---- Texte

À noter que cette difficulté à concilier les performances en matière de FPI et de FTLV apparaît également au Danemark. Ce pays dispose à la fois d’un système d’apprentissage du premier type (groupe A) et d’un système performant de formation continue qui le situe avec 31,3 % au premier rang pour la participation des adultes à la FTLV, mais l’apprentissage a perdu de son pouvoir d’attraction ce qui a conduit le gouvernement à introduire des notes minimales pour l’entrée en apprentissage afin d’enrayer le processus de dévalorisation (« Comment revaloriser la formation professionnelle ? L’exemple du Danemark » Metis, 28 novembre 2016).
La réconciliation entre enseignement professionnel et apprentissage
Sans revenir sur l’analyse par Jean-Louis Dayan des réformes en cours, il convient de noter qu’avec la loi « sur la liberté de choisir son avenir professionnel », l’apprentissage se trouve renforcé dans sa finalité de parcours individuel vers l’emploi et la FTLV. À cet effet, il s’appuie en particulier sur une amélioration du statut d’apprenti, le passage à 30 ans de l’âge limite d’entrée en apprentissage, une gouvernance simplifiée et un rôle accru des entreprises et des branches professionnelles.

--------
---- Données fournies

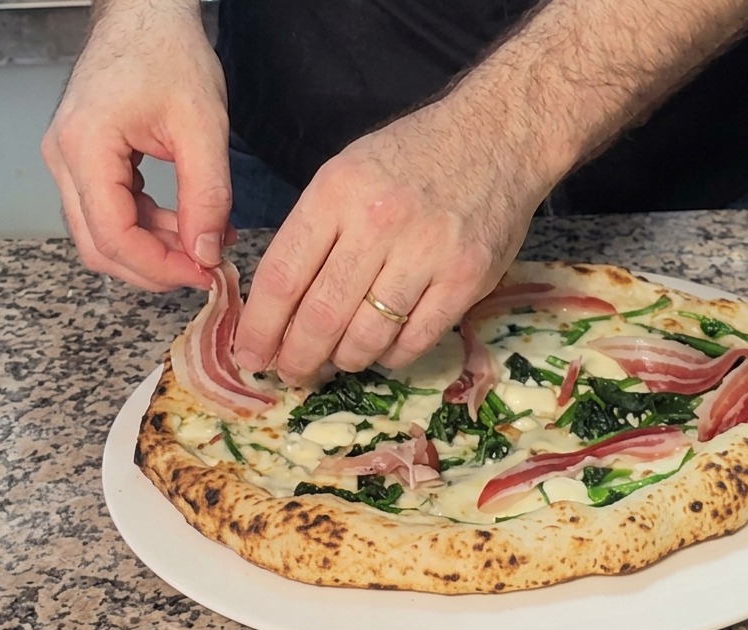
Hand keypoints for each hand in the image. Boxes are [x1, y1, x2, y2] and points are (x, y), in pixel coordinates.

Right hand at [41, 2, 232, 291]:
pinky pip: (111, 212)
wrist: (146, 15)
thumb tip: (206, 253)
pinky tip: (189, 224)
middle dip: (155, 268)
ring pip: (104, 234)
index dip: (160, 266)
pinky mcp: (84, 160)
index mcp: (86, 147)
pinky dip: (149, 227)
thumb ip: (207, 195)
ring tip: (206, 243)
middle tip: (205, 271)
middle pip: (99, 246)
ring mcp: (69, 160)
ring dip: (154, 249)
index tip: (204, 274)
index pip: (114, 236)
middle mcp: (64, 158)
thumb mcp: (203, 126)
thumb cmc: (169, 55)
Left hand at [233, 99, 552, 384]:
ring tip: (338, 361)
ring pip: (366, 336)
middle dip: (297, 357)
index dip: (260, 326)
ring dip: (345, 360)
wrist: (497, 138)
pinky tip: (383, 349)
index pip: (283, 276)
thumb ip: (315, 229)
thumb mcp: (348, 171)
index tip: (250, 355)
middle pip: (321, 315)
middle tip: (291, 374)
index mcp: (337, 192)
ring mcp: (426, 254)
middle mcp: (379, 223)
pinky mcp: (465, 279)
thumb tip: (280, 302)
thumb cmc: (414, 156)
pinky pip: (415, 339)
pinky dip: (391, 356)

--------

Exercices:
1. Énumérez tous les éléments sur lesquels, d'après le texte, l'apprentissage s'appuie en particulier avec la loi « sur la liberté de choisir son avenir professionnel ».
2. Recopiez fidèlement le passage du texte de « La réconciliation entre » à « des branches professionnelles. ».
Les lignes n'ont aucun rôle à jouer ici.

Réponses par exercice:
1.
- une amélioration du statut d'apprenti
- le passage à 30 ans de l'âge limite d'entrée en apprentissage
- une gouvernance simplifiée
- un rôle accru des entreprises et des branches professionnelles

2.
La réconciliation entre enseignement professionnel et apprentissage
Sans revenir sur l’analyse par Jean-Louis Dayan des réformes en cours, il convient de noter qu’avec la loi « sur la liberté de choisir son avenir professionnel », l’apprentissage se trouve renforcé dans sa finalité de parcours individuel vers l’emploi et la FTLV. À cet effet, il s’appuie en particulier sur une amélioration du statut d’apprenti, le passage à 30 ans de l’âge limite d’entrée en apprentissage, une gouvernance simplifiée et un rôle accru des entreprises et des branches professionnelles.